SABR announces 2020 Henry Chadwick Award recipients

SABR is pleased to announce the 2020 recipients of the Henry Chadwick Award, established to honor the game’s great researchers — historians, statisticians, annalists, and archivists — for their invaluable contributions to making baseball the game that links America’s present with its past.

The 2020 recipients of the Henry Chadwick Award are:

  • Michael HaupertMichael Haupert (1961 – ) is responsible for much of our growing knowledge of the history of the business of baseball, particularly as it relates to player salaries. In 2012, Baseball-Reference.com added salary information from Haupert’s database for nearly 7,000 player-seasons, primarily from 1915 to 1969, researched from player contract records at the National Baseball Hall of Fame. Haupert has since added to his database, including salary data from the Negro Leagues, the All-American Girls Professional Baseball League, and earlier years. Using his salary information and other data finds, Haupert has published more than 60 articles on the business of baseball. His salary data along with his other primary research and published insights have become indispensable for business of baseball historians. He is a Professor of Economics at the University of Wisconsin-La Crosse and co-chair of the SABR Business of Baseball Committee.
  • Thomas SheaThomas Shea (1904-1995) was one of the 16 founding members of SABR, making the drive to Cooperstown from his home in Hingham, Massachusetts, for the organization’s first meeting in August 1971. Shea’s baseball work was devoted to collecting biographical details on players, umpires, and other personnel. A longtime traveling salesman in the Northeast, Shea’s work allowed him to visit libraries and speak to people throughout the region. He was a major contributor to Turkin and Thompson’s Official Encyclopedia of Baseball, first published in 1951, and to an informal biographical research group organized by Sporting News editor Lee Allen in the 1960s.
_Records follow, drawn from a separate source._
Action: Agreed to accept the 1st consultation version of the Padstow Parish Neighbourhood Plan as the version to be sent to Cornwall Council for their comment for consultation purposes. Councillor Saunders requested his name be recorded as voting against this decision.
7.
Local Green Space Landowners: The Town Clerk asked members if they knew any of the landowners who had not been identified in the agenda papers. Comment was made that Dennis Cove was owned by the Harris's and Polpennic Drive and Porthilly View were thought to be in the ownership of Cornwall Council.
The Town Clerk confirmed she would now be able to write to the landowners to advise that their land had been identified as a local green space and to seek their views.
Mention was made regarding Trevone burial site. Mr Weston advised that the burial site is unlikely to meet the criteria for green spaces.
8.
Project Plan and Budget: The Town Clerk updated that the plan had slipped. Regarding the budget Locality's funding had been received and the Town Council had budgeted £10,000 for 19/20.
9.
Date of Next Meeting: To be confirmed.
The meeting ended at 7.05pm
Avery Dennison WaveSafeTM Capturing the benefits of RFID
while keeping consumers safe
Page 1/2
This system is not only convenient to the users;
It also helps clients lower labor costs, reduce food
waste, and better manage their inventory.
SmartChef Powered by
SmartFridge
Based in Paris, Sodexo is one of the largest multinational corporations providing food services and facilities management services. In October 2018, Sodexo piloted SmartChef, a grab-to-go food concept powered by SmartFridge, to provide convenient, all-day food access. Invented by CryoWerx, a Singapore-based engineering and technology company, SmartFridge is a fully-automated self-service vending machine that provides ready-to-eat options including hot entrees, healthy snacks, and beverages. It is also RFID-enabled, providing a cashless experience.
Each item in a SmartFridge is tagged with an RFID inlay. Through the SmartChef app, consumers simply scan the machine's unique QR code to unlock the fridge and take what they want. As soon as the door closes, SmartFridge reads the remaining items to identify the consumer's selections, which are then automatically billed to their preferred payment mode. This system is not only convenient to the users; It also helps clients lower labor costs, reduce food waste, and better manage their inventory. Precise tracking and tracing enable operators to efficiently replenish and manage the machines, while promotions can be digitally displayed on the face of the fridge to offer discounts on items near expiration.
One of SABR’s original committees was the Biographical Research Committee, whose work can be said to be a continuation of the work that Shea had been doing for more than 40 years. Shea remained a SABR member, as an active researcher and always as a respected source, until his death.
  • Tom TangoTom Tango (1968 – ) spent more than a decade as a widely respected baseball analyst before joining MLB Advanced Media in 2016 as their first Senior Database Architect of Stats. MLBAM had introduced Statcast to all 30 MLB stadiums in 2015 and had the problem of deciding what questions it wanted to ask, and how to ask them. Tango first became known in the baseball community with his work at Baseball Think Factory, before starting his own blog at tangotiger.com. He created the Marcel projection system and was the primary developer of FIP and wOBA. In 2006 he teamed up with Mitchel Lichtman and Andrew Dophin for The Book: Playing the Percentages in Baseball. Tom has continued to be one of the field’s best analysts and one of the friendliest and most helpful members of the public community.

By honoring individuals for the length and breadth of their contribution to the study and enjoyment of baseball, the Chadwick Award will educate the baseball community about sometimes little known but vastly important contributions from the game’s past and thus encourage the next generation of researchers.

The criteria for the award reads in part: The contributions of nominees must have had public impact. This may be demonstrated by publication of research in any of a variety of formats: books, magazine articles, websites, etc. The compilation of a significant database or archive that has facilitated the published research of others will also be considered in the realm of public impact.